• **Action item**
When the string "elbow" is part of a line below, that line should be copied.

• **Extracted data**
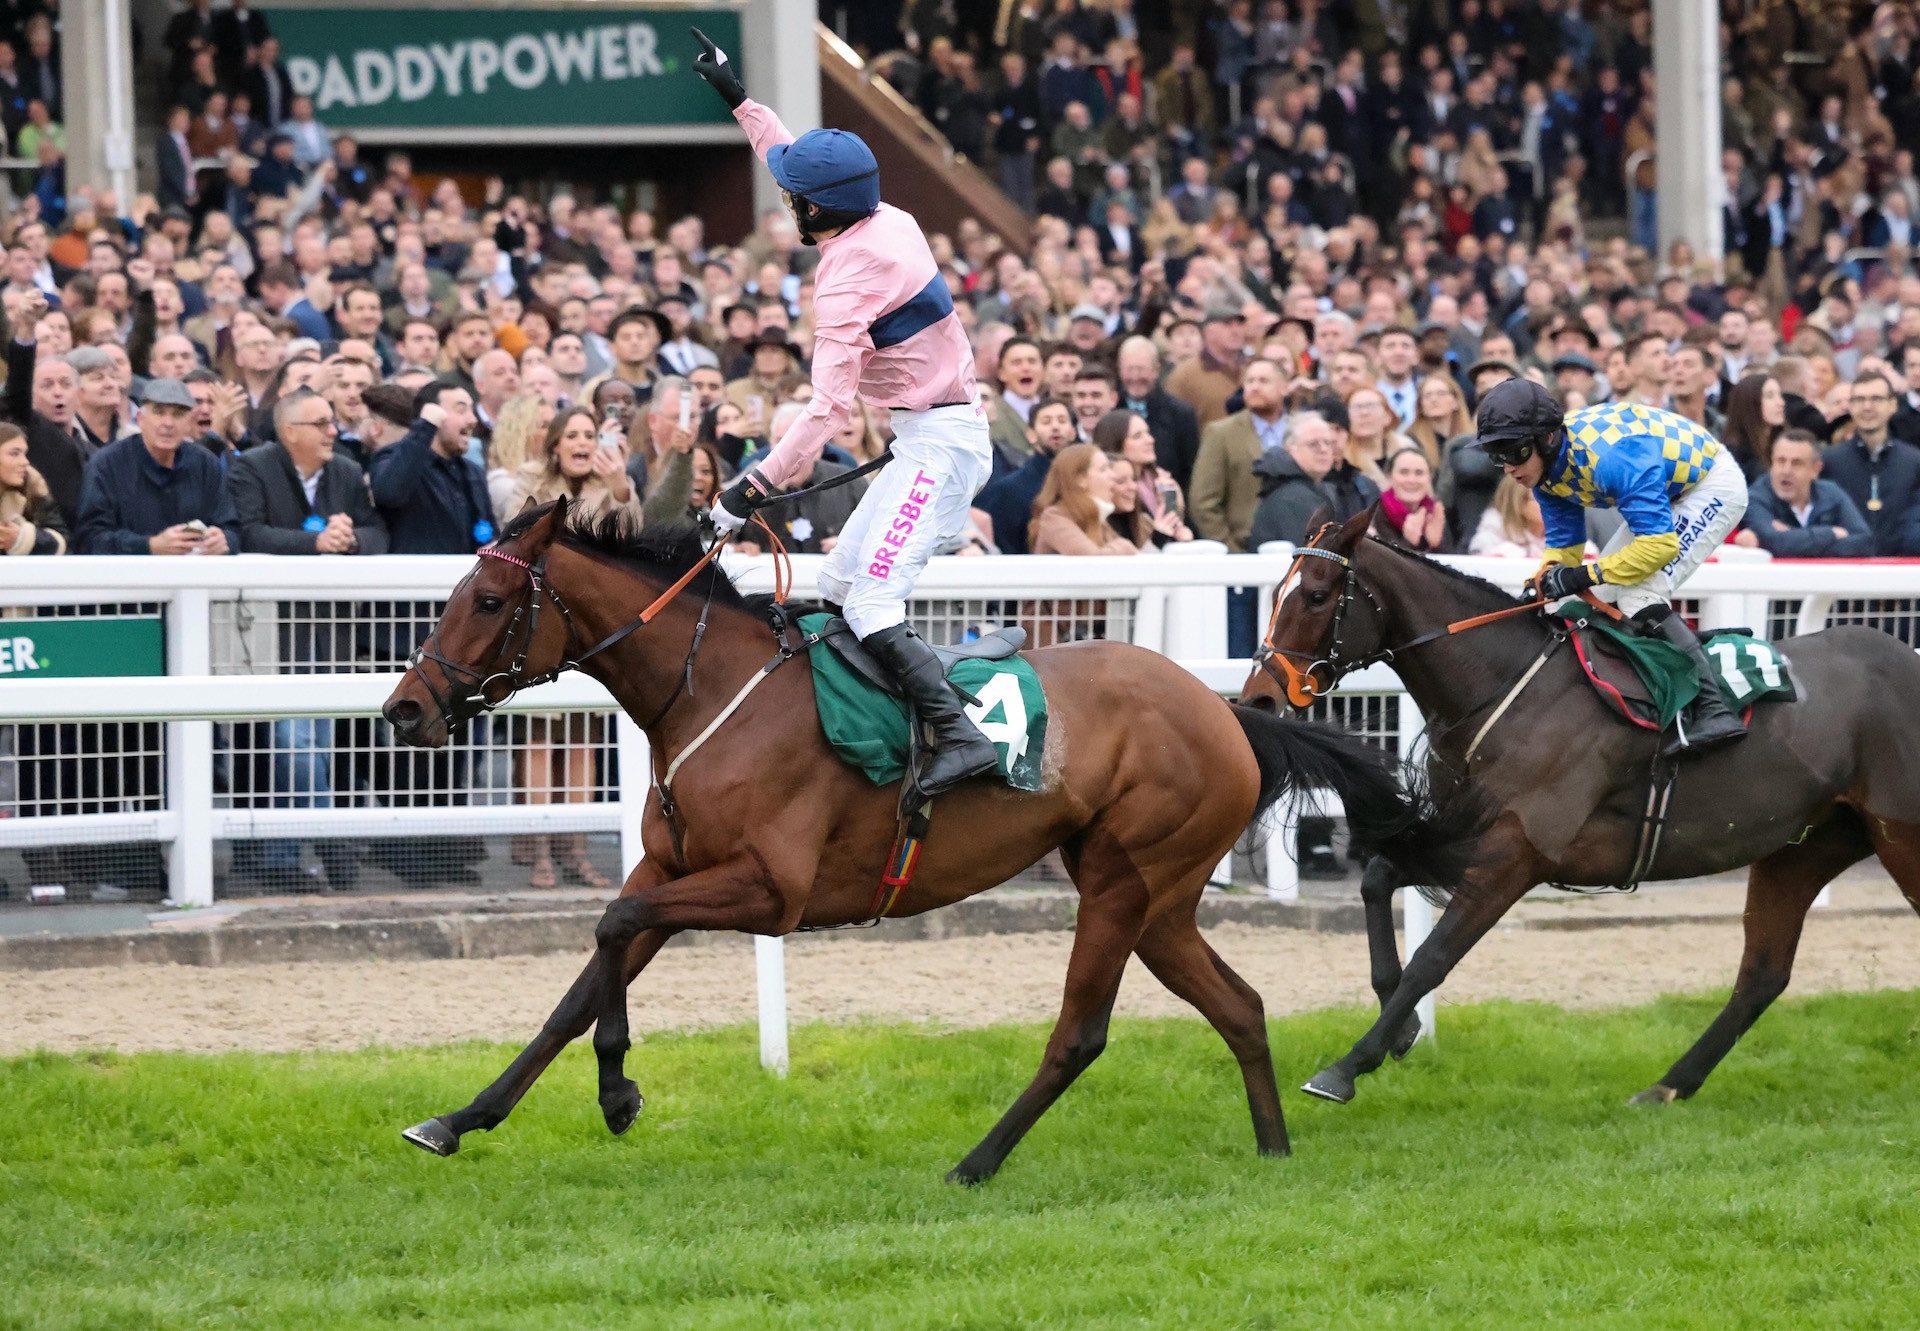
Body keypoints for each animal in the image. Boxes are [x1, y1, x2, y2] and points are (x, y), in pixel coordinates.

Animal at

---

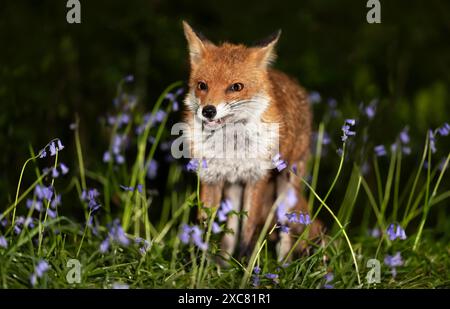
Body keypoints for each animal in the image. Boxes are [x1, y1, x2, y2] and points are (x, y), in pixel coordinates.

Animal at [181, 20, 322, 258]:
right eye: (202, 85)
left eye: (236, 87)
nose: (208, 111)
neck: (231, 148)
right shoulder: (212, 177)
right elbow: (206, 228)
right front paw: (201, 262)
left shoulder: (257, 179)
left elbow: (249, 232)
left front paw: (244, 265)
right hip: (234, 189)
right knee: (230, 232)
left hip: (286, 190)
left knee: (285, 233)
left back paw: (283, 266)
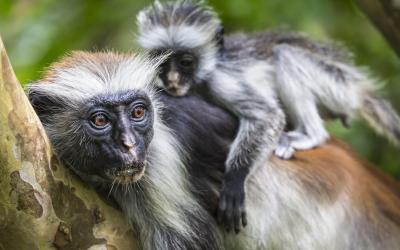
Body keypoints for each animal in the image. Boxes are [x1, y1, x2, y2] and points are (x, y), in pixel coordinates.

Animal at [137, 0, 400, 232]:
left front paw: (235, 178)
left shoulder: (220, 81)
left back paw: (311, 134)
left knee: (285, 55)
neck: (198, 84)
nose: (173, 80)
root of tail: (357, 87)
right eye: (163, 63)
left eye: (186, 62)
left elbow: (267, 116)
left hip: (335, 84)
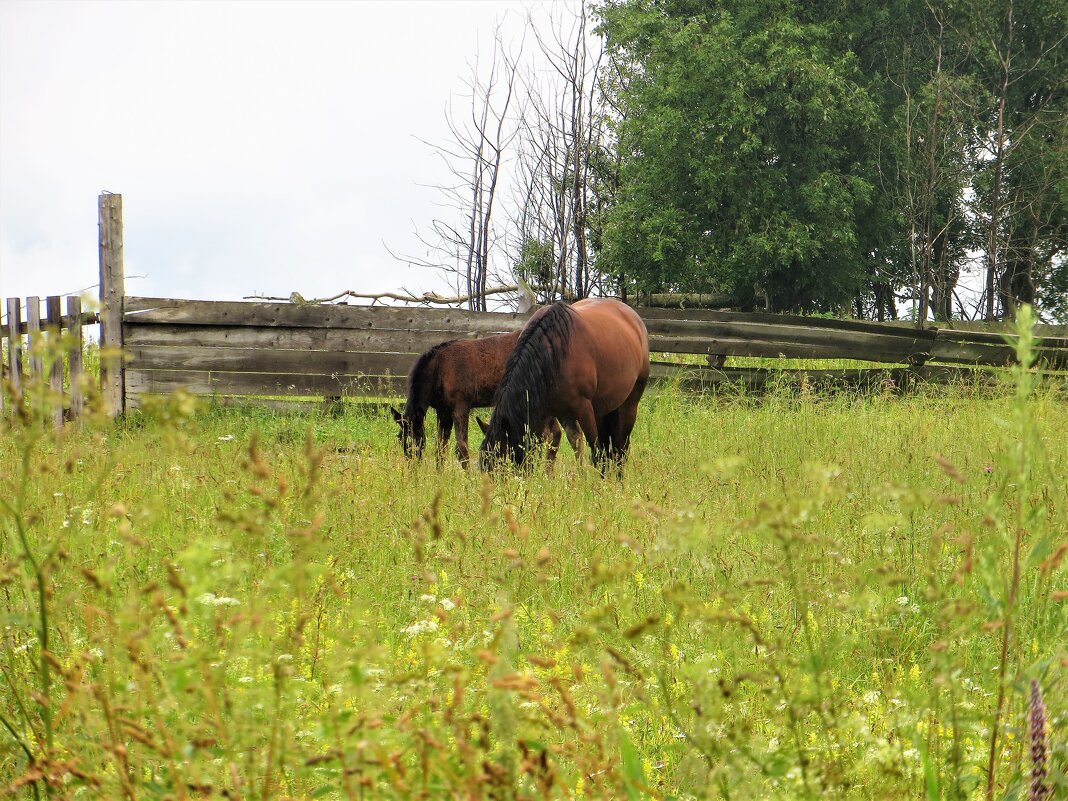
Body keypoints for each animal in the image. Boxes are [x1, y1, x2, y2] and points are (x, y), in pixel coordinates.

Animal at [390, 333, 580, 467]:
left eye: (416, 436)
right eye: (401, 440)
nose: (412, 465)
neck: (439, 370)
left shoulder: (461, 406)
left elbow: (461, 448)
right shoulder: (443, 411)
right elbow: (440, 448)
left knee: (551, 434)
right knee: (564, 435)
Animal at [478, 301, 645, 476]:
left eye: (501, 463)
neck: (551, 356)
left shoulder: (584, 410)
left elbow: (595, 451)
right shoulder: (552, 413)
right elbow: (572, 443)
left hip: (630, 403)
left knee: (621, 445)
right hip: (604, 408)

--

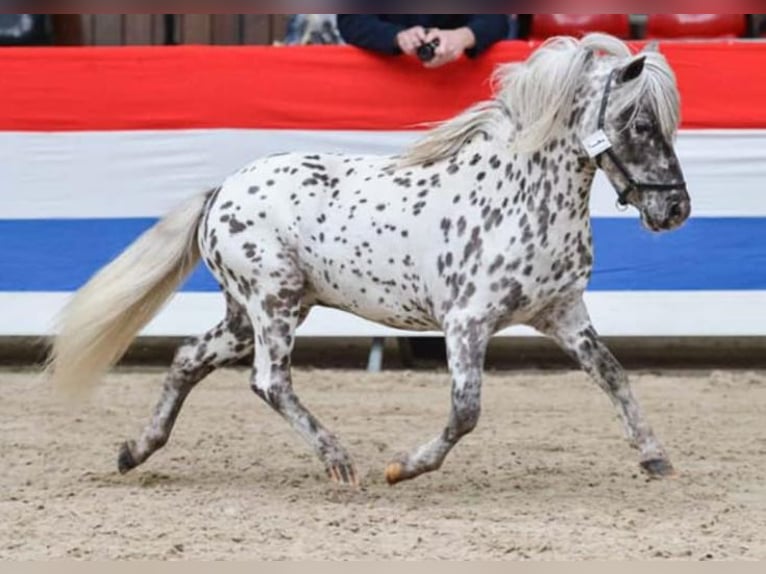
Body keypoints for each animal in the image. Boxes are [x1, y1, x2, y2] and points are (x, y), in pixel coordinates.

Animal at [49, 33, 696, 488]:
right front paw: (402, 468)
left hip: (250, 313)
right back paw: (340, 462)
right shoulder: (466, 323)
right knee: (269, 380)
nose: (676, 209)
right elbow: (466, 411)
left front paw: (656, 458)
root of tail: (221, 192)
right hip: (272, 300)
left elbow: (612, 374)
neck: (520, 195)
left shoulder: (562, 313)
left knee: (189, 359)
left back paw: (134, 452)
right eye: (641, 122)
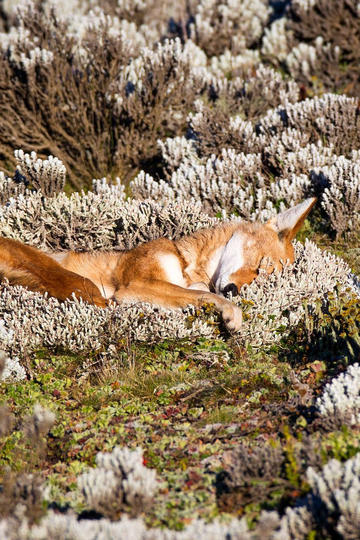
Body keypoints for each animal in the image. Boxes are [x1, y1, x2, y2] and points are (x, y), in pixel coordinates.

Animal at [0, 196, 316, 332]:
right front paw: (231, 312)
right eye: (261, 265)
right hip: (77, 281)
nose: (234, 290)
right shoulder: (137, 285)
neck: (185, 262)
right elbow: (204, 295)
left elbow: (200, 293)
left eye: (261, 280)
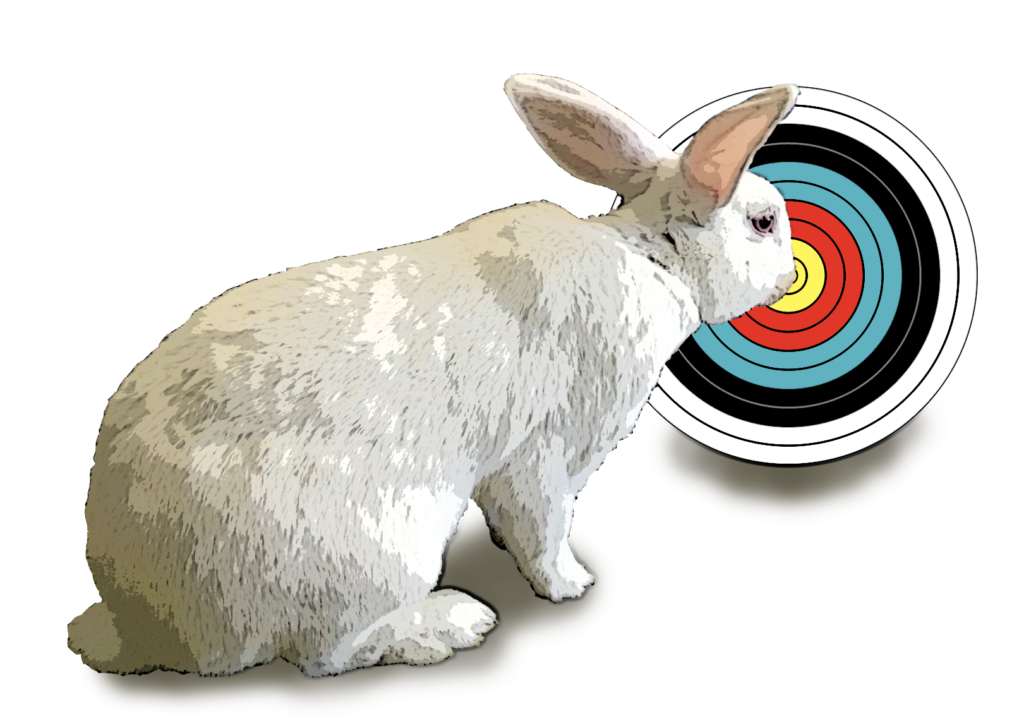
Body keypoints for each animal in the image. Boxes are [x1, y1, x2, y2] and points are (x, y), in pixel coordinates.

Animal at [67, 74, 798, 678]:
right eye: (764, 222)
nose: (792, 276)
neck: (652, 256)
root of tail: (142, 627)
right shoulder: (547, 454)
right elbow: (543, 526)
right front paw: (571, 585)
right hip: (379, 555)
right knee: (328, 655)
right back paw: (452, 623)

• **Written reply**
right elbow: (206, 228)
left elbow: (249, 232)
left elbow: (267, 116)
left elbow: (461, 448)
right elbow: (440, 448)
left elbow: (595, 451)
right elbow: (572, 443)
right elbow: (466, 411)
left elbow: (612, 374)
right elbow: (204, 295)
left elbow: (200, 293)
right elbow: (543, 526)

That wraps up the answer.